Dr. Vehtari recommended K-fold cross-validation (in particular, 10-fold cross-validation) as a work-around for the large Pareto k values encountered with LOO, so I have gone ahead and implemented K-fold cross-validation for multidimensional IRT models. Those models appear to be working, generating apparently valid results (as I show below). It is a small victory for me, as I am new to both Stan and to multidimensional IRT models and the associated issues with prior selection and label switching within and between chains, issues not encountered with unidimensional models. The problem is, my three-dimensional IRT model with K-fold cross-validation appears to be fitting two-dimensional simulated data better than the two-dimensional K-fold cross-validation model does:
########################
# K-fold cross-validation comparison
#
# 2-d model 3-d model
# elpd_kfold -22758.8 -22492.77
# se_elpd_kfold 107.67 105.96
#
# [pseudocode for a] custom function comparing elpd results for k-fold cross-validation models
# that I hacked together from functions in loo_compare.R in the 'loo' package
#
#> compare_kfold([2-d model], [3-d model])
# elpd_diff se
# 266.0 19.3
#
########################
Because I was curious and as a check on my coding, I went ahead and calculated LOO cross-validation statistics using the log-likelihood for the holdout data from each of the K folds (I have placed my code calculating that log-likelihood at the end of this post). The resulting LOO comparisons replicate results that I had obtained for my models that did not go through the extra step of splitting my data into 10 folds and combining the likelihoods for the holdout data of each of the resulting models. That, I believe, is at least an oblique confirmation that my implementation of the k-fold cross-validation models is working. Here are those results, but note that I don’t completely trust the LOO results anyway because of the high Pareto k values:
########################
# LOO comparison (using likelihood assembled from k-fold cross-validation models)

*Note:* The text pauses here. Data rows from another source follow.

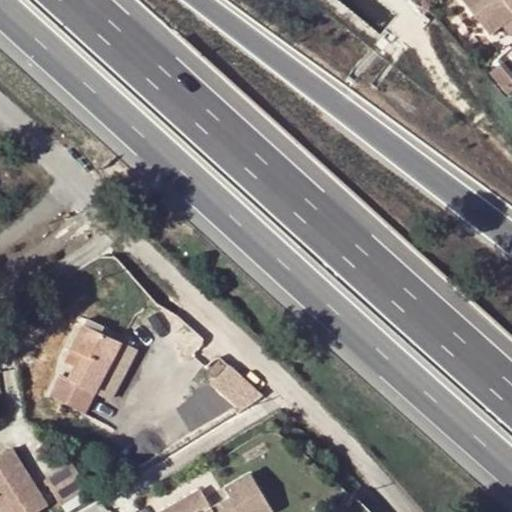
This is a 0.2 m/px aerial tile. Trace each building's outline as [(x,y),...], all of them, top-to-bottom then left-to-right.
[(511,17),(511,0),(461,0),(461,1),(490,35),(511,17)] [(115,341),(127,318),(113,311),(101,333),(115,341)] [(123,345),(115,341),(101,333),(87,325),(66,364),(75,369),(70,380),(62,375),(51,395),(86,414),(123,345)] [(222,354),(205,372),(245,411),(262,393),(222,354)] [(13,446),(0,454),(0,511),(34,511),(49,503),(13,446)] [(74,464),(48,480),(63,504),(89,487),(74,464)] [(202,491),(162,511),(269,511),(271,511),(249,474),(225,488),(229,496),(233,502),(225,507),(221,501),(211,506),(202,491)] [(229,496),(221,501),(225,507),(233,502),(229,496)]
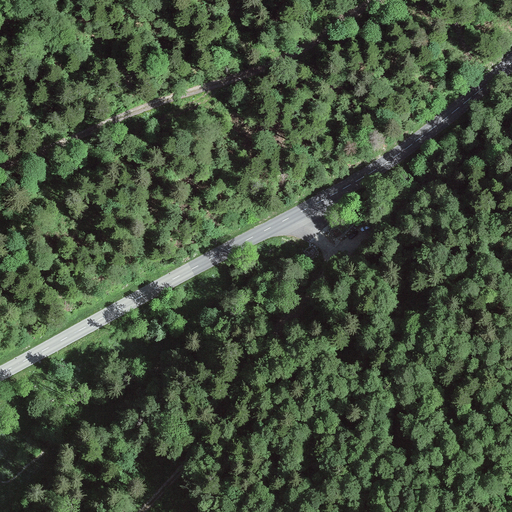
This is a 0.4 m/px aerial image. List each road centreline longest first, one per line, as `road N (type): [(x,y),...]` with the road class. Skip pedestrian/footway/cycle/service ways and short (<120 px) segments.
road 1 (secondary): [(0,373),(356,182),(511,61)]
road 2 (track): [(377,0),(277,62),(0,166)]
road 3 (track): [(334,247),(295,304),(109,511)]
road 4 (track): [(511,129),(334,247)]
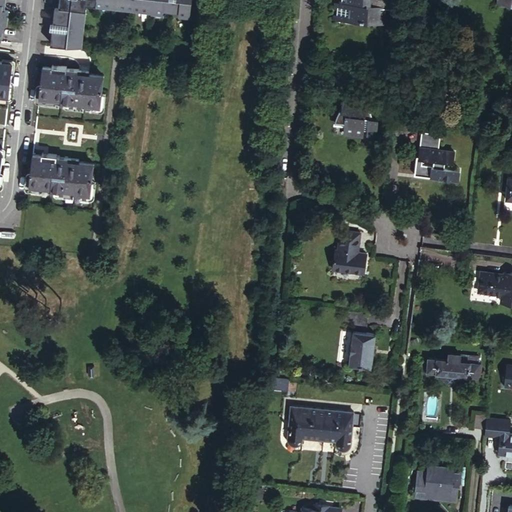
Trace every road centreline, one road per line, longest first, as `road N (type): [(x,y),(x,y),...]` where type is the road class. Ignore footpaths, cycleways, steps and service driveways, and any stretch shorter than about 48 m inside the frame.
road 1 (residential): [(306,0),(294,176),(305,190),(376,218),(401,237)]
road 2 (unclassified): [(0,208),(9,197),(33,0)]
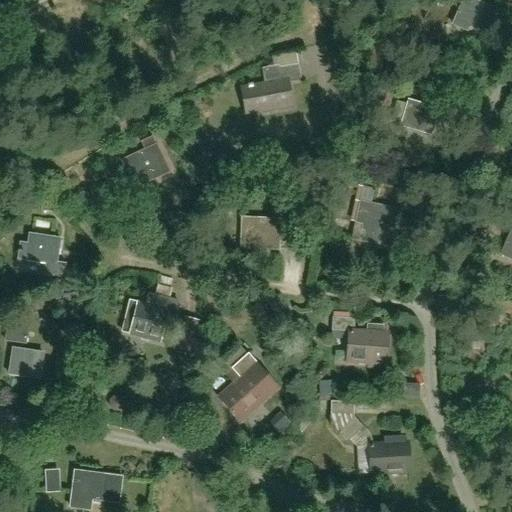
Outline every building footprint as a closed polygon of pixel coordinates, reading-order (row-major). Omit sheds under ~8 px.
[(497,13),(492,11),(468,0),(464,0),(452,26),(467,33),(469,28),(487,36),(497,13)] [(291,106),(287,81),(301,79),(299,66),(286,68),(285,66),(262,69),(265,84),(240,88),(245,115),(291,106)] [(404,117),(401,128),(431,136),(438,110),(409,102),(408,105),(404,117)] [(169,174),(156,146),(152,138),(141,144),(144,151),(121,162),(134,190),(169,174)] [(279,250),(279,223),(293,223),(294,200),(280,200),(279,220),(241,219),(240,249),(279,250)] [(393,250),(401,212),(360,202),(355,223),(366,226),(363,243),(393,250)] [(501,256),(511,260),(511,233),(501,256)] [(29,235),(28,245),(20,244),(18,260),(46,264),(45,276),(63,278),(65,265),(56,264),(59,240),(29,235)] [(461,278),(470,271),(465,263),(456,269),(461,278)] [(166,313),(173,315),(177,297),(170,296),(172,287),(158,284),(156,292),(147,290),(143,306),(129,302),(121,331),(159,341),(166,313)] [(332,314),(331,328),(354,329),(354,316),(332,314)] [(387,335),(382,335),(383,327),(367,326),(367,334),(348,333),(346,363),(385,365),(387,335)] [(29,330),(6,327),(4,342),(26,345),(29,330)] [(39,379),(43,354),(12,350),(8,375),(39,379)] [(268,390),(250,371),(256,365),(246,355),(229,371),(238,381),(218,399),(237,419),(268,390)] [(353,417),(330,415),(330,422),(337,429),(336,430),(345,440),(361,426),(353,417)] [(407,443),(403,443),(403,438),(385,439),(385,444),(369,445),(370,476),(409,474),(407,443)] [(44,471),(46,494),(61,493),(59,470),(44,471)] [(123,478),(105,476),(74,473),(71,499),(72,499),(71,509),(91,511),(92,501),(120,505),(123,478)]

# elpd_diff se_diff elpd_loo p_loo looic
# 2-d model 0.0 0.0 -24975.9 2217.1 49951.9
# 3-d model -84.9 26.6 -25060.8 2568.0 50121.6
#
# LOO comparison (using likelihoods from individual models)
# elpd_diff se_diff elpd_loo p_loo looic
# 2-d model 0.0 0.0 -24581.8 1971.3 49163.7
# 3-d model -23.6 3.8 -24605.5 2291.3 49210.9
# 1-d model -586.6 33.5 -25168.5 1231.1 50336.9
########################
(I accidentally ran the 1-d K-fold model using the Stan file that does not implement K-fold cross-validation, so I’ll have to re-run that model and could report the results, but my question is about the discrepancy concerning the two-dimensional and three-dimensional models.)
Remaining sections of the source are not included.